L’informatique basée sur un stylet existait, mais elle manquait de support. Le matériel était trop lourd. Le logiciel était trop buggé. Le prix était trop élevé.
L’instant iPad
Steve Jobs a changé l’équation. Lorsqu’il a dévoilé le premier iPad, le scepticisme a disparu. L’appareil était léger. L’interface était intuitive. L’écosystème des applications était robuste. Les tablettes sont soudain devenues un produit de consommation viable.
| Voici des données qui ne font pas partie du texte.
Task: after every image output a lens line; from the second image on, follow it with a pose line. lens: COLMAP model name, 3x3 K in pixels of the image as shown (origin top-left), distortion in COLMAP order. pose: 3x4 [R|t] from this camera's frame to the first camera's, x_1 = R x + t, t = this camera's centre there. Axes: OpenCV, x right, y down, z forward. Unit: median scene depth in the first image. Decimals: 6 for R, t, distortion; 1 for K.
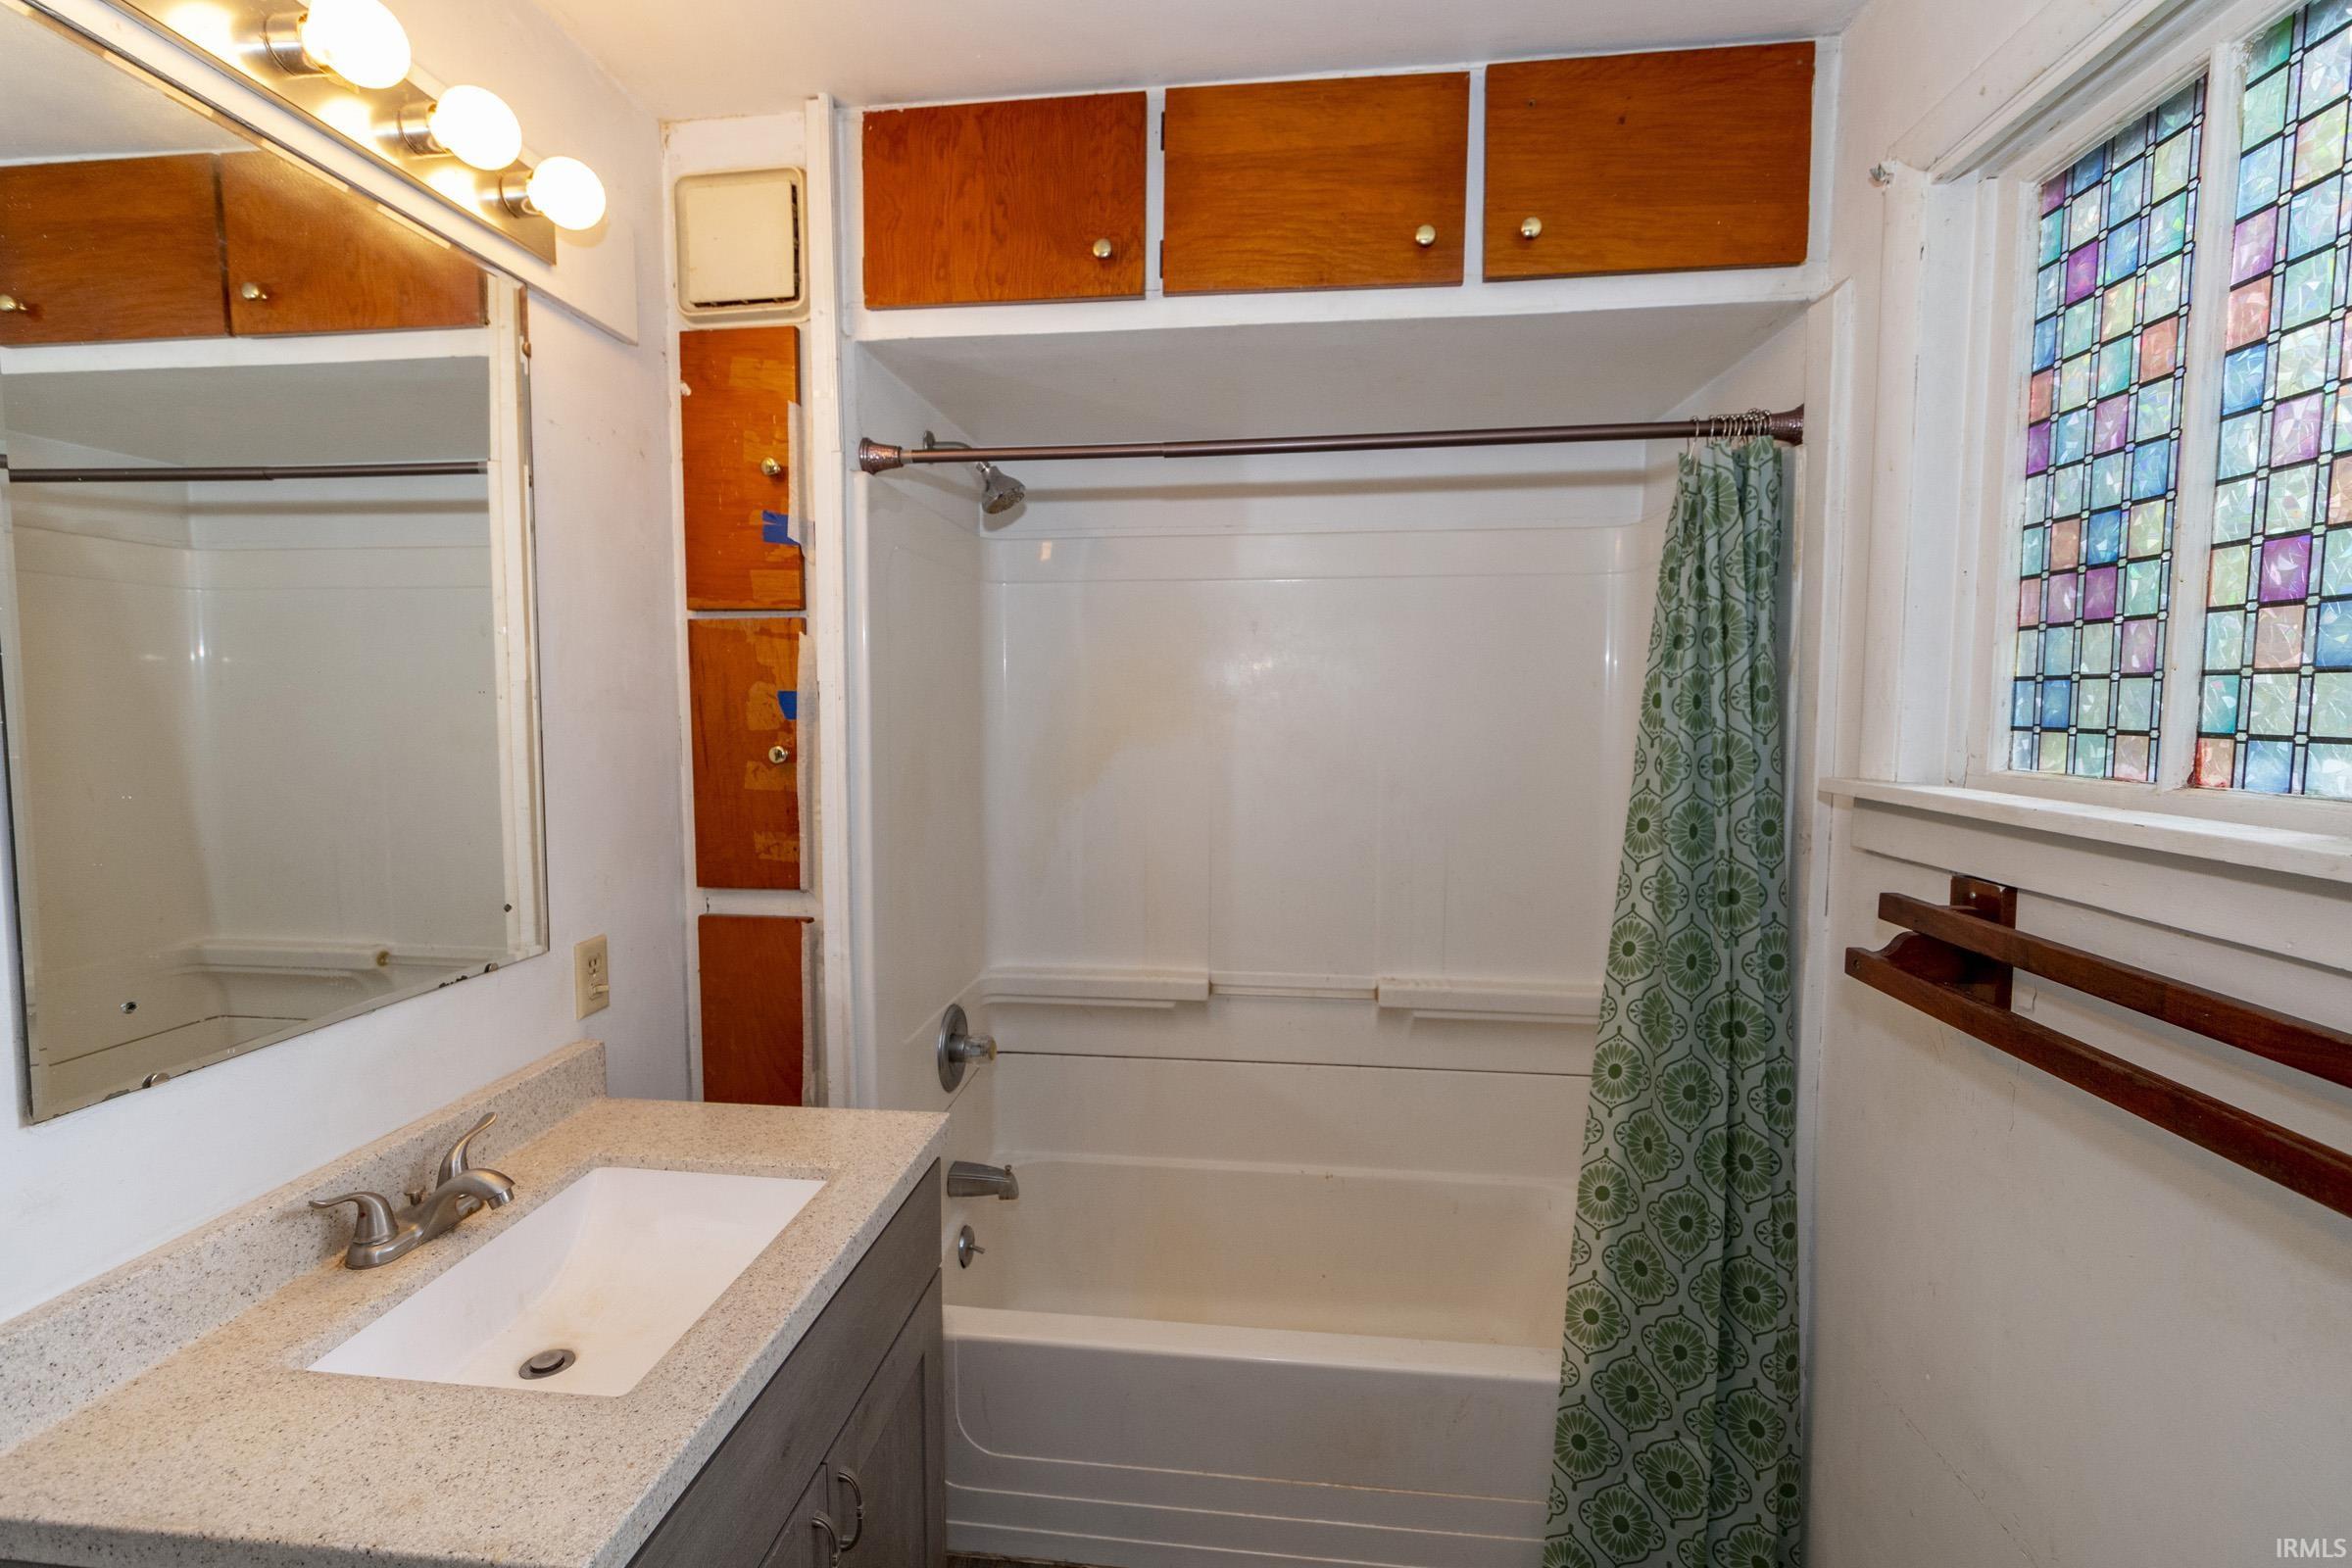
lens RADIAL K [[1046.9, 0, 1172.6], [0, 1046.9, 781.2], [0, 0, 1]] dist [-0.003539, -0.000799]
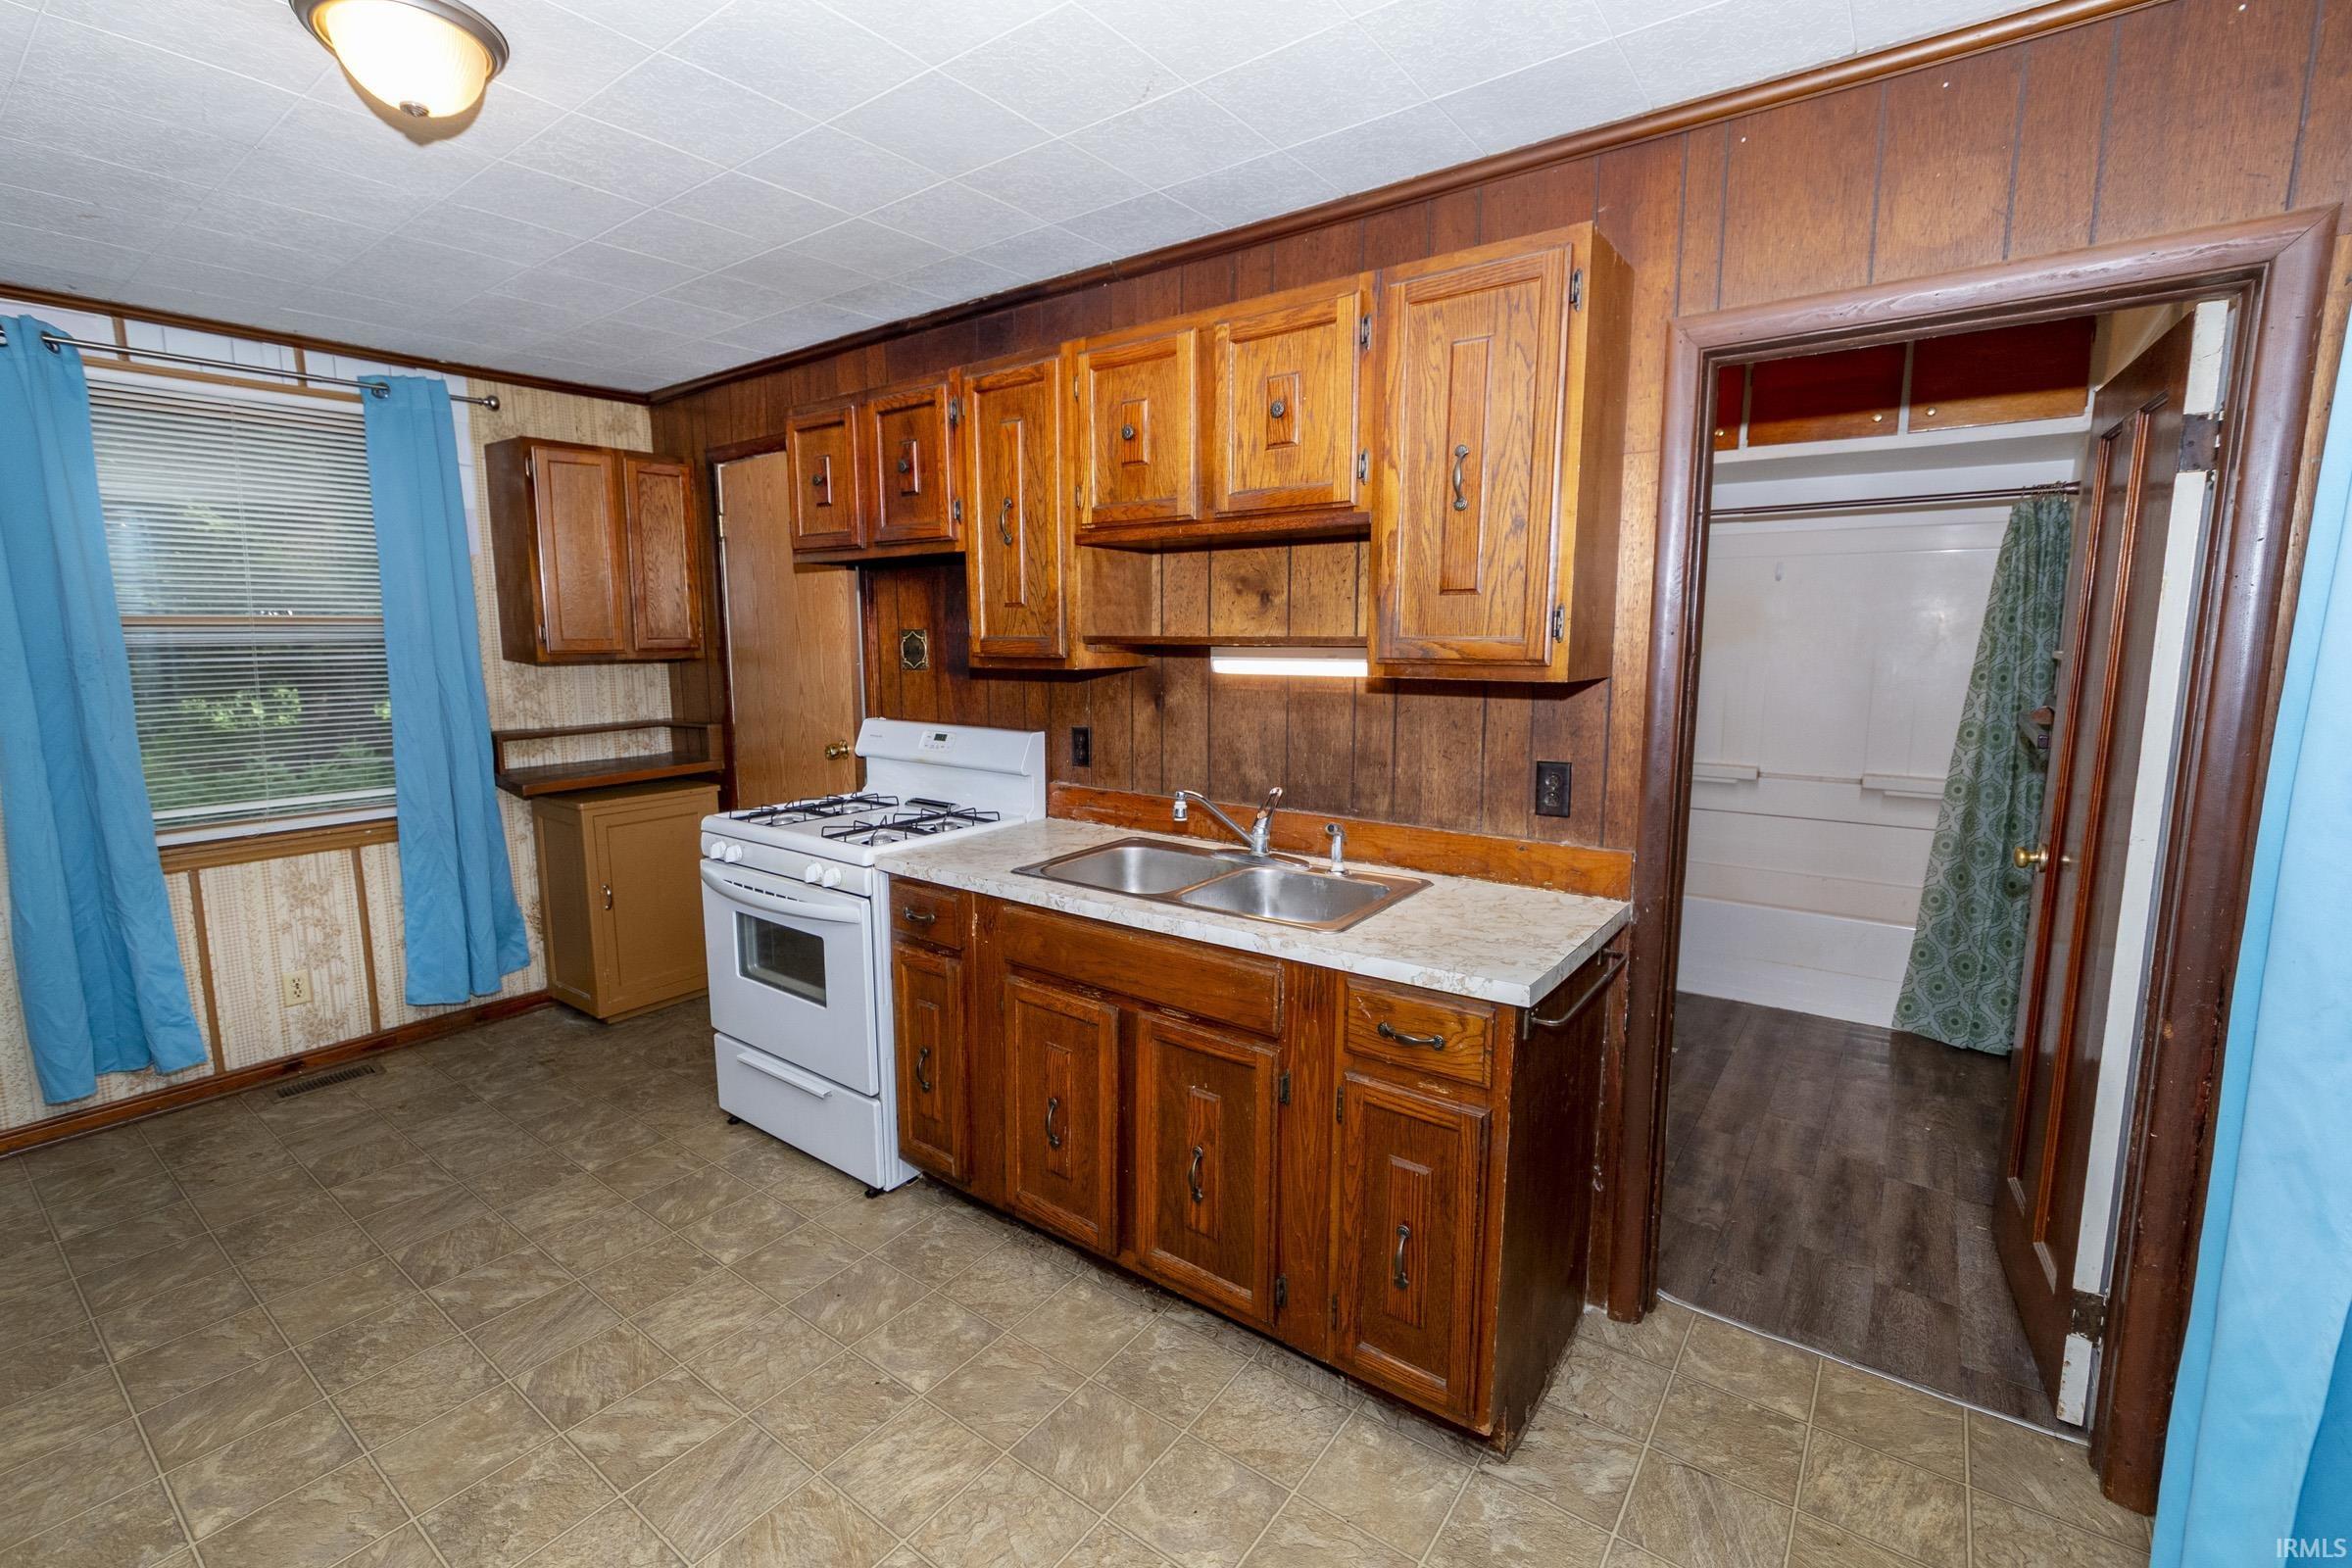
lens RADIAL K [[1046.9, 0, 1167.9], [0, 1046.9, 773.1], [0, 0, 1]] dist [-0.003539, -0.000799]
pose [[0.860972, 0.065864, -0.504370, 0.103171], [-0.031901, 0.996621, 0.075690, 0.132025], [0.507651, -0.049077, 0.860164, -1.732169]]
Avant l’iPad, les tablettes étaient des outils de niche destinés à des industries spécialisées ou à des utilisateurs précoces prêts à endurer des problèmes. Après l’iPad, ils sont devenus courants. Apple a prouvé que les utilisateurs recherchaient la simplicité. Ils voulaient de la portabilité. Ils voulaient un appareil qui comble le fossé entre un téléphone et un ordinateur portable.
Aujourd’hui, le paysage est bondé. Google, Microsoft et HP rivalisent tous pour attirer votre attention. Ils essaient de prédire ce dont vous avez besoin avant même que vous sachiez que vous en avez besoin. Le langage du design a évolué. Les écrans sont plus nets. Les processeurs sont plus rapides. Les piles durent plus longtemps.
“Ce n’est que lorsque Steve Jobs a révélé le premier iPad à une foule enthousiaste que les tablettes sont devenues un produit de consommation viable.”
La fonction principale n’a pas beaucoup changé par rapport à la vision de Kay. Les tablettes restent des centres de divertissement personnel. Ce sont aussi des machines de productivité. Les capteurs intégrés détectent l’orientation. L’écran tourne. Les connexions sans fil leur permettent de servir de téléphones. Vous pouvez surfer sur le Web. Vérifiez vos e-mails. Jouez à des jeux. Effectuez les tâches qui nécessitaient auparavant un ordinateur de bureau.
Mais pourquoi cela a-t-il pris autant de temps ? Les composants existaient en 1968. La logique logicielle était solide. La barrière était humaine. Les premiers utilisateurs n’étaient pas prêts à faire des compromis. Ils n’étaient pas prêts à affronter les limites des premières interfaces tactiles. Ils voulaient un ordinateur portable qui tenait dans un sac. Ils ne voulaient pas d’une dalle encombrante avec un stylet.
L’iPad a résolu ce problème. Il a supprimé le clavier physique. Il a affiné la saisie tactile. Cela a fait baisser le prix. Cela a rendu la technologie invisible. Vous ne pensez pas à l’écran. Vous pensez au contenu.
Les tablettes domineront-elles pour toujours ? Peut-être pas. Les écrans pliables font leur apparition. Les lunettes AR sont à l’horizon. Le facteur de forme continue de changer. Mais pour l’instant, la tablette tient dans votre main. Il est plus léger que le GRiDPad. Plus intelligent que le Newton. Plus proche de ce qu’Alan Kay dessinait sur papier il y a cinquante ans.
La révolution n’a pas été soudaine. C’était une combustion lente. D’un article théorique à un prototype lourd en passant par un incontournable culturel. Le matériel a rattrapé la vision. Le logiciel a suivi. Maintenant, il s’agit simplement de ce qui va suivre.